Pneumococcal Vaccine in Childhood Does Not Reduce Adult Hospitalizations for Pneumonia

Alice Goodman

September 14, 2010

September 14, 2010 (Boston, Massachusetts) — Vaccinating children with a pneumococcal conjugate vaccine (PCV) in a Canadian government-funded program implemented in 2004 failed to reduce adult hospitalizations for pneumonia during the subsequent3 years, according to findings presented here at the 50th Interscience Conference on Antimicrobial Agents and Chemotherapy.

"The big question is how to prevent pneumonia in adults. The current polysaccharide pneumococcal vaccine [PPV] is not very effective for adults. However, the pneumococcal conjugate vaccine introduced in 2001 for children is very effective in preventing pneumococcal disease, pneumonia, and otitis media. We wanted to study whether a publicly funded PCV program implemented in Quebec in 2004 would have an indirect effect on the frequency of adult hospital admissions for all-cause pneumonia," said lead author Philippe De Wals, PhD, professor of public health at Laval University in Quebec City, Quebec.

Community-acquired pneumonia is a major public health problem in adults, resulting in hospitalization, morbidity, use of antibiotics, and even mortality, Dr. De Wals explained. Previous studies have suggested that vaccinating children could have an indirect preventive effect on adults.

"A careful analysis of data in Quebec found no indirect effect. The main implication of this study is that we have to develop new effective vaccines for adults against pneumococcal disease," he stated.

The study was based on medical records of Quebeckers 20 years or older diagnosed with pneumonia and admitted to the hospital between January 1, 1990 and December 31, 2007. A total of 211,644 hospital discharges for all-cause pneumonia were identified, representing close to 100 million person-years of observation.

As of 2007, more than 90% of children younger than 5 years of age in the program received at least 1 dose of the vaccine, almost 80% received at least 2 doses, and about 50% received at least 3 doses. However, the frequency of hospital admissions for those 20 to 39 years of age and for those 40 to 59 years of age remained stable over time. Patients 60 to 79 years of age had increased rates of hospitalization after 1993 that persisted to 2007.

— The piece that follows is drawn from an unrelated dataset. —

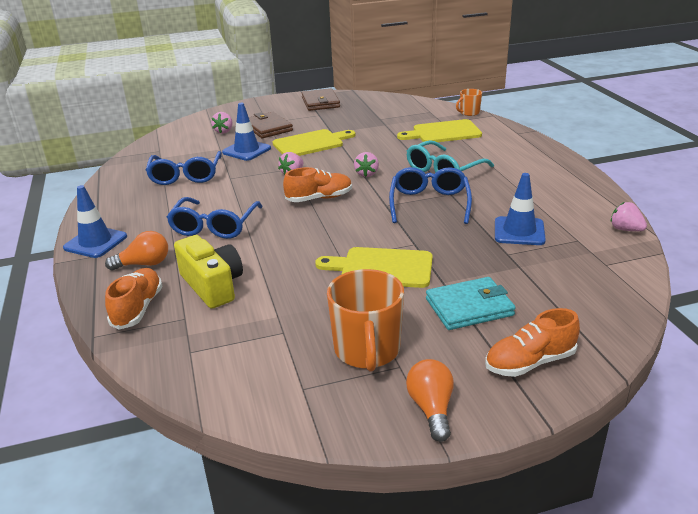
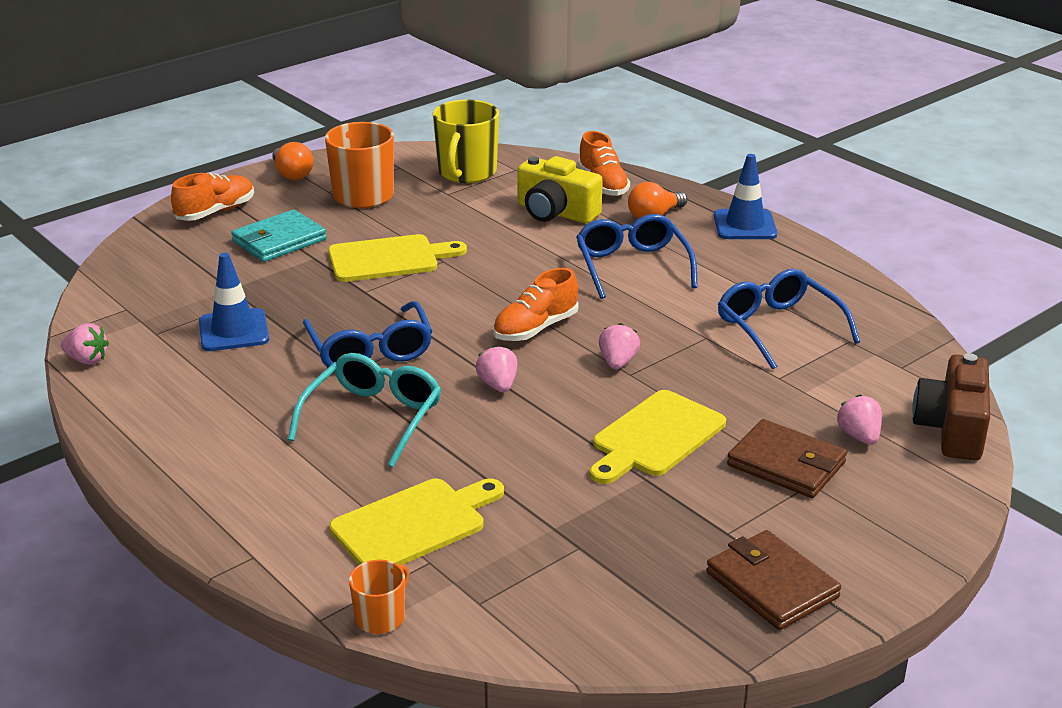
camera: 155 degrees right, 0 degrees up
(182, 128) = (952, 428): none -> brown camera
(241, 359) = (466, 172): none -> yellow mug
(246, 150) = (751, 396): blue traffic cone -> none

"We really have no satisfactory explanation for the upward break in baseline observed in elderly patients from 1993 on," Dr. De Wals stated. He speculated that comorbidities in the elderly could have aggravated the severity of pneumonia, leading to more frequent hospitalizations in this age group.

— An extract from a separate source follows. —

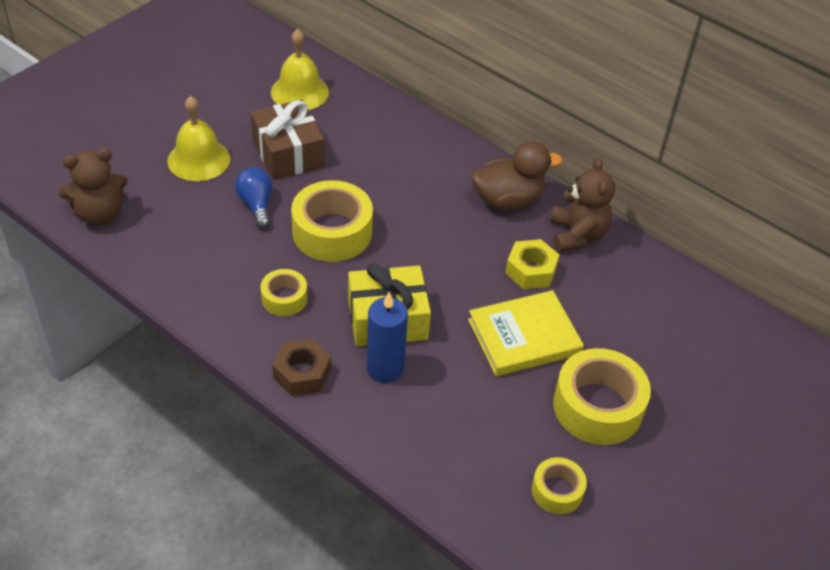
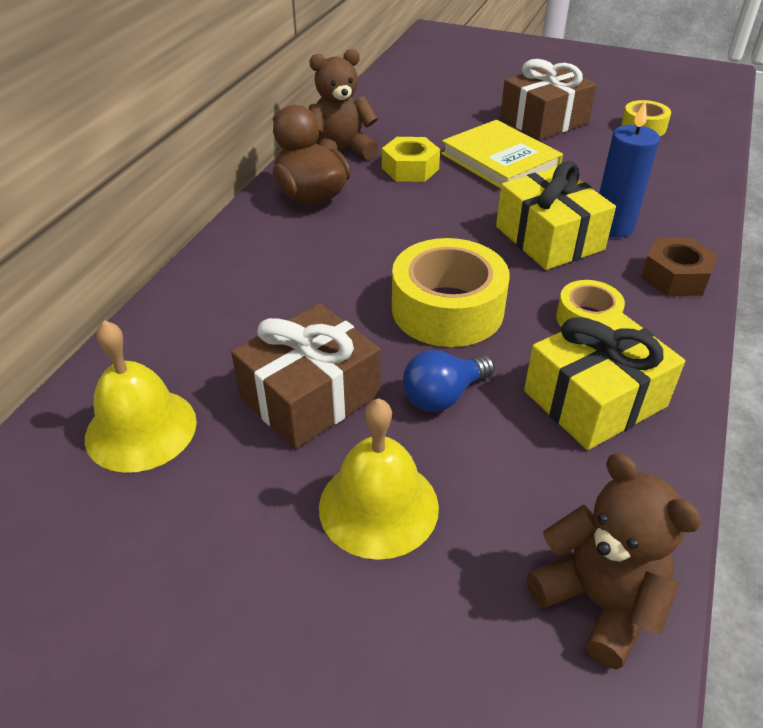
camera: 105 degrees left, 5 degrees down
(214, 269) = (594, 399): none -> yellow gift
(597, 407) = (544, 120): yellow tape -> brown gift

An improved version of PCV (PCV-13) is now used in the United States for children. It remains to be seen whether this new vaccine has an indirect beneficial effect for adults. A more interesting strategy would be to vaccinate adults with this new vaccine; more studies are needed to support this idea.

New Pediatric Vaccine May Affect Adults

"I fully support the wish to develop better pneumococcal vaccines for children and adults." said Sean P. Elliott, MD, professor of clinical pediatrics at the University of Arizona in Tucson.

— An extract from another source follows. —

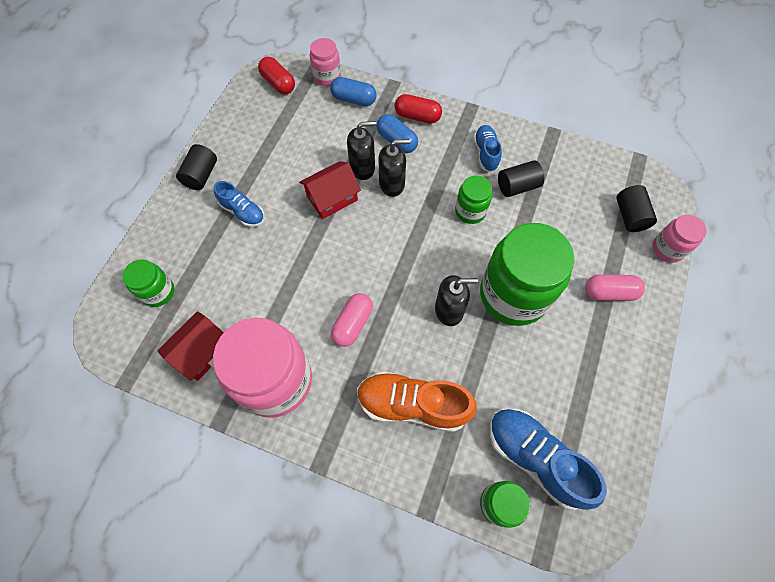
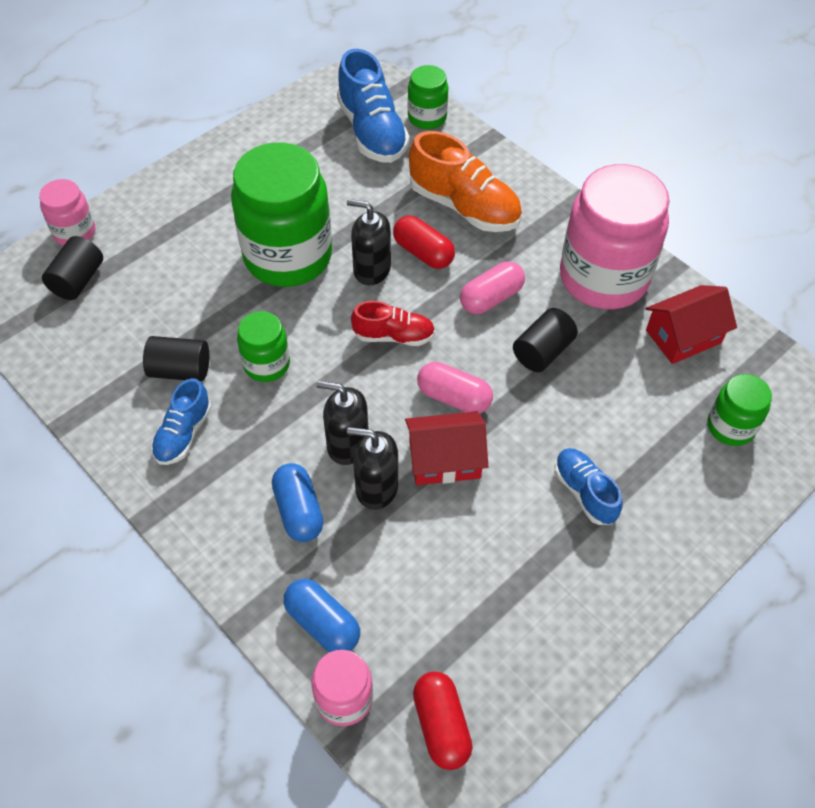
camera: 155 degrees left, 10 degrees down
(201, 175) = (635, 583): black cylinder -> black cylinder (542, 351)
(404, 264) = (394, 336): none -> red shoe
(417, 116) = (239, 541): red capsule -> red capsule (423, 253)
(609, 292) = (182, 219): pink capsule -> pink capsule (454, 397)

Prevnar 13 — a new licensed PCV that covers 6 more types of bacteria than its predecessor Prevnar 7 — was approved by the US Food and Drug Administration for use in children in February 2010. The new vaccine covers strains of pneumococcus that are particularly invasive in children, Dr. Elliott continued.

"Unlike Prevnar 7, the new vaccine covers pneumococcal type 19A, which is the organism responsible for many of our current cases of pneumonia, meningitis, and mastoiditis. The new vaccine, when used in children, should have a bigger impact on adults," Dr. Elliott stated.

Dr. De Wals reports receiving financial support from vaccine manufacturers, including Pfizer, GlaxoSmithKline, Novartis, and Sanofi. Dr. Elliot has disclosed no relevant financial relationships.

50th Interscience Conference on Antimicrobial Agents and Chemotherapy (ICAAC): Abstract G1-187. Presented September 12, 2010.